Guest editors: Claire Jamieson, Torsten Lange, and Lucía C. Pérez-Moreno

Over the course of the last decade, there has been a resurgence in feminist thinking and activism. Utilizing new tools and strategies for communication, women from all over the world and from different social and cultural backgrounds continue to strive for equal rights in the face of discrimination, sexism, and misogyny. In 2013, Ealasaid Munro argued that these recent developments mark a ‘fourth wave’ of feminism, characterized by its commitment to a ‘diversity of purpose’ that recognises intersectionality as a key issue of our time, and questioning established sex/gender systems and gender identity as a binary category. Simultaneously, this new wave is strongly associated with digital technology as a platform for previously marginalised voices. The aim of this Special Collection is to explore the impact of fourth wave feminism on architectural historiography.

Feminist architectural historiography emerged in parallel with the second wave of feminism in the 1960s and 1970s. It was chiefly concerned with women’s contribution to the production of the built environment, seeking to uncover the biographies of the first generation of women architects during the early modernist period. In the 1990s, the focus of feminist architectural history shifted, drawing from the insights of third wave feminism and queer theory’s critique of binary and hetero-normative definitions of gender. These histories interrogated the multiple relationships between space and the construction (and reinforcement) of gendered identities. Apart from destabilizing fixed categories, these authors also worked to dismantle master narratives, giving attention to micro-histories, everyday spaces, as well as unknown and marginal figures. As a result, a growing body of work began to address, in addition to gender, other axes of oppression such as class, age, ethnicity, sexuality, and religion, among others.

The editors of this Special Collection seek to explore what distinguishes current and emerging research from the previous five decades of writing feminist architectural histories. What knowledge of fourth wave feminism are we engaging with? How have questions, approaches, theoretical and analytical frameworks, and methodologies related to feminism evolved over time? What distinctly new features and concerns can we identify today?

In particular, this Special Collection aims to generate (meta) debates on fourth wave feminism within architectural history itself, engaging with the great number of recent publications, conferences, symposia, and exhibitions on this subject. We welcome articles that take a fresh look at the historiography of feminism from this contemporary perspective. Rather than single case studies, we ask that authors consciously situate their contributions in relation to broader global and technological contexts. Moreover, we aim for self-reflexive, intergenerational (with regard to previous feminist scholarship) and intersectional contributions.

This Call for papers is opened to contributions that:

  • Consider histories (trajectories) of feminist architectural writing in relation to particular geographies and/or historical periods. Subjects from the pre-modern period — prior to the first generation of female architects and designers already explored by feminist architectural historians — and non-western geographies are encouraged.
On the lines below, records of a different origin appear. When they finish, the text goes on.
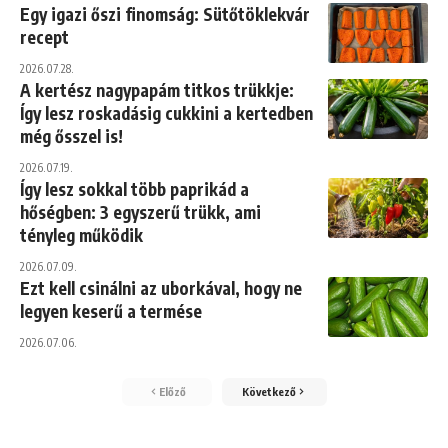
Egy igazi őszi finomság: Sütőtöklekvár
recept
2026.07.28.
A kertész nagypapám titkos trükkje:
Így lesz roskadásig cukkini a kertedben
még ősszel is!
2026.07.19.
Így lesz sokkal több paprikád a
hőségben: 3 egyszerű trükk, ami
tényleg működik
2026.07.09.
Ezt kell csinálni az uborkával, hogy ne
legyen keserű a termése
2026.07.06.
Előző
Következő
We welcome research on the work of hitherto unknown or unrecognized female historians, anthropologists, ethnographers, and ‘amateur’ writers, along with analysis of the idiosyncrasies of their chosen subject matters e.g. studies of folk art and architecture, and vernacular building. Indeed, how might further insights into pre-modern and non-western contexts shed more light on the historicity of ‘women’ as a category?
  • Address ways in which our understanding of architecture is based on a patriarchal way of seeing the discipline. How does this reflect on architectural history? Could the gendered nature of pervasive notions of professionalism, expertise, and knowledge be challenged? What would it mean to assume that women have always been involved in the production of the material world/built environment, but that these instances were not recorded and thus erased from history?
  • Present methodological discussions and creative strategies that work around such issues as absences and problems with empty or lost archives, and the lack of documented (female) names. This topic is particularly pertinent in relation to the study of fractured biographies, processes of migration and exile, or work in contexts where the status of personal and official records may be more vulnerable. In turn, this raises important questions about biography as a historiographical method, and the issue of persons/characters as historical agents more generally.
  • Expose reflections and/or experiences in relation to the question of the digital and networked knowledge, and the concurrent shift from third wave feminism’s concern with individual/personal issues and micropolitics to newly emerging global alliances. To what extent can this shift to global alliances also be witnessed within historiography? As new ways of gathering and analysing (big) data emerge and open source bibliographies are being built and exchanged globally, is – or could there be – a shift away from microhistories, which focus on individual women, to studies that take into view larger time periods and geographies? Is this an advantage? Would this approach produce alternatives to canonical survey histories such as those by Pevsner, Giedion, Frampton et al.?
  • Take a broader LGBTIQ/non-binary perspective – either through subject, historiography or methodology – to consider aspects of queer space and the queer identities of architects and/or architecture history and historiography.

Article proposals should be submitted in English, between 500-800 words. Submission should include a brief cover letter, contact information and author C.V.

Proposals will be reviewed by the editorial board. The authors of selected proposals will be asked to submit their full papers to the editors by 15 January 2019. All papers will be subject to blind peer reviewing.